I have to confess to not concentrating as well as usual on the traffic on the Stationary Engine Mailing List for the last month, mainly because we had a friend staying with us from the U.S. for an industrial heritage tour of Britain. It is a friendship which came about solely because of the e-mail contact we have on the List, and that, along with a few other recent happenings, has made me decide to change the style of this article slightly in a way which will hopefully give some insight into the daily life of our mailing list.
Of course, just like at an engine show, much of the daily talk is of engines, with tips and advice sought and shared, but also, just like at an engine show, the subject matter can wander far and wide. It is this wandering from subject which allows us to see the characters behind the e-mail addresses and which creates such strong friendships.
A mail which summed up the spirit of the List came from Norman O'Neal, who runs an old iron auction site on the WWW. He also organizes and runs a charity auction held on the ATIS mailing lists for the last two Christmases, and a live auction held at last year's Portland, Indiana show.
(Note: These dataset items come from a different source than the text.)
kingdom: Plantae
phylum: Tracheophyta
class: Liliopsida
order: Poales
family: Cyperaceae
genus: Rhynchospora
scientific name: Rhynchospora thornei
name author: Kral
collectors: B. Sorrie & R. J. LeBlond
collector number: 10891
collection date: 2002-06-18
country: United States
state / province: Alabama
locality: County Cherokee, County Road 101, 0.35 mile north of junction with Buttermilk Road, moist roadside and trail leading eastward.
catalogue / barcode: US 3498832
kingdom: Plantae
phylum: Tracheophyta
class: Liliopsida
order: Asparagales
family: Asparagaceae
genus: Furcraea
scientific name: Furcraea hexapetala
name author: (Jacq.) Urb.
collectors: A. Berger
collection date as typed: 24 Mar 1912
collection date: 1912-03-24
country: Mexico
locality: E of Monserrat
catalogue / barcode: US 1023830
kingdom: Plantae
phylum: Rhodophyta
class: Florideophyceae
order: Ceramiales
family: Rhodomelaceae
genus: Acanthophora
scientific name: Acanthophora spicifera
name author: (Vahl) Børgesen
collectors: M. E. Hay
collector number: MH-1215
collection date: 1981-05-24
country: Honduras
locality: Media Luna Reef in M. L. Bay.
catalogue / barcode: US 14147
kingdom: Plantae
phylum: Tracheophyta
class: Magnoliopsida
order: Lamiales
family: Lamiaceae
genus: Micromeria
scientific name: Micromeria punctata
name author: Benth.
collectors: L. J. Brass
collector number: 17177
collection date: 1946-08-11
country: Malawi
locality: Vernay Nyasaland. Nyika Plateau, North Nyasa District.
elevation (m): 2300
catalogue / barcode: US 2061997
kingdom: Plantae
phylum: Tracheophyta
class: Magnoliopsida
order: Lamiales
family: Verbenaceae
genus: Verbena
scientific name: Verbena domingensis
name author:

'The Goodness of ATIS is vast indeed. We celebrate the joy of our children graduating or winning contests, as well as the recent acquisition of a new tractor, a new engine, even a new tool. We mourn the loss of old friends, the passing of our engines, tractors and even farms on to others. We share our joys and sorrows, as well as our questions and knowledge about our hobby. The ATIS lists are a place where the only stupid question is the one not asked. If one would want a synonym of ATIS, it would be 'sharing.' Sharing in knowledge, sharing with the Annual Charity Auction, sharing in memories past, present and future. Someone once said, 'You can judge a man by the company he keeps.' I consider myself in good company.'
The internet, with its reputation for high technology, deceitful self-descriptions and insular behavior, is an unusual place to find a group of dedicated old iron enthusiasts who have formed such strong bonds of friendship that 170 of the group traveled from all over America, Canada, Australia and England to meet up at last year's Portland show. On the internet there are no barriers of age, sex, race or social standing, and no character assessments made on visual appearance, so our group represents all walks of life. Recently, a young enthusiast from upstate New York joined the group, asking for help in choosing his first flywheel engine. While his finances were lacking slightly, his enthusiasm was not, and a group of list members agreed to help finance his entry into the hobby. The following post described the presentation of the engine:
'I wish the entire list could have been there when we presented Tommy with his Hercules. The look on his face is hard to put into words. I think the engine is in better shape than he expected. We hooked the new coil up while 1 explained the wiring, showed him about the fuel adjustment, then the choke, whipped the flywheels over and bang! Tommy's engine was running. It is hard to put into words how Tommy acted and looked. His whole family was excited for him too. We shut the engine down and I made a few adjustments, explaining to Tommy what I was doing, changing the timing. It was quite retarded so I wanted to advance it. Again we whipped the flywheels over and she was running again. The list should really be proud of what they have done. Tommy told me while we were running the engine that he was never going to sell it, that it was his for life. I want to thank everyone on the list for helping Tommy get his first flywheel engine.'
Recently, Tommy and another list member took their engines to a local school, and Tommy was able to pass on his newly found information to a new generation of possible enthusiasts.
Once again, there will be a big, international ATIS presence at the TriState Gas Engine and Tractor Show in Portland in August, so if you are at the show, come along and say hello. We'll all be wearing ID badges featuring the list logo (as at the top of this article), because the strange thing about the business of meeting daily on the internet is that it's not easy to recognize each other when we meet for real! We'll be holding another charity auction, and who knows what will raise the most? Last year, it was a lavender-painted Maytag with an axe embedded in it ... no, don't ask!!
The money raised at the auctions is divided amongst charities suggested by list members, with the exception of the total of the 1999 Portland auction, which was donated in its entirety to multiple sclerosis research in England, a check which I had the honor of donating, as I am the MS sufferer in whose name the donation was made. The achievement of an international group of antique engine friends, connected by the internet, made for a large story in my local newspaper.
So, this month's column is a little different from the previous ones in an attempt to show what a wonderful group of people worldwide engine folk are. Tools are lent out, engines transported around the country (we've not yet got world engine transport completely organized, but we're working on it!), identifications made and engines dated. Problems are solved, often only after much discussion, and lessons learned are passed on. Many list members have their own web pages, and so can share pictures of their collections and shows attended. It may be that we have adopted a very modern method of enjoying the hobby, but basically, it is the same as meeting up with friends at a local show-just on a bigger scale.
Back to the usual format next month. As I write, there's heated discussion going on about mufflers, stories of engines rescued from decades of neglect, and tips for attracting crowds to your show display by means of putting unusual additives in the drip oilers!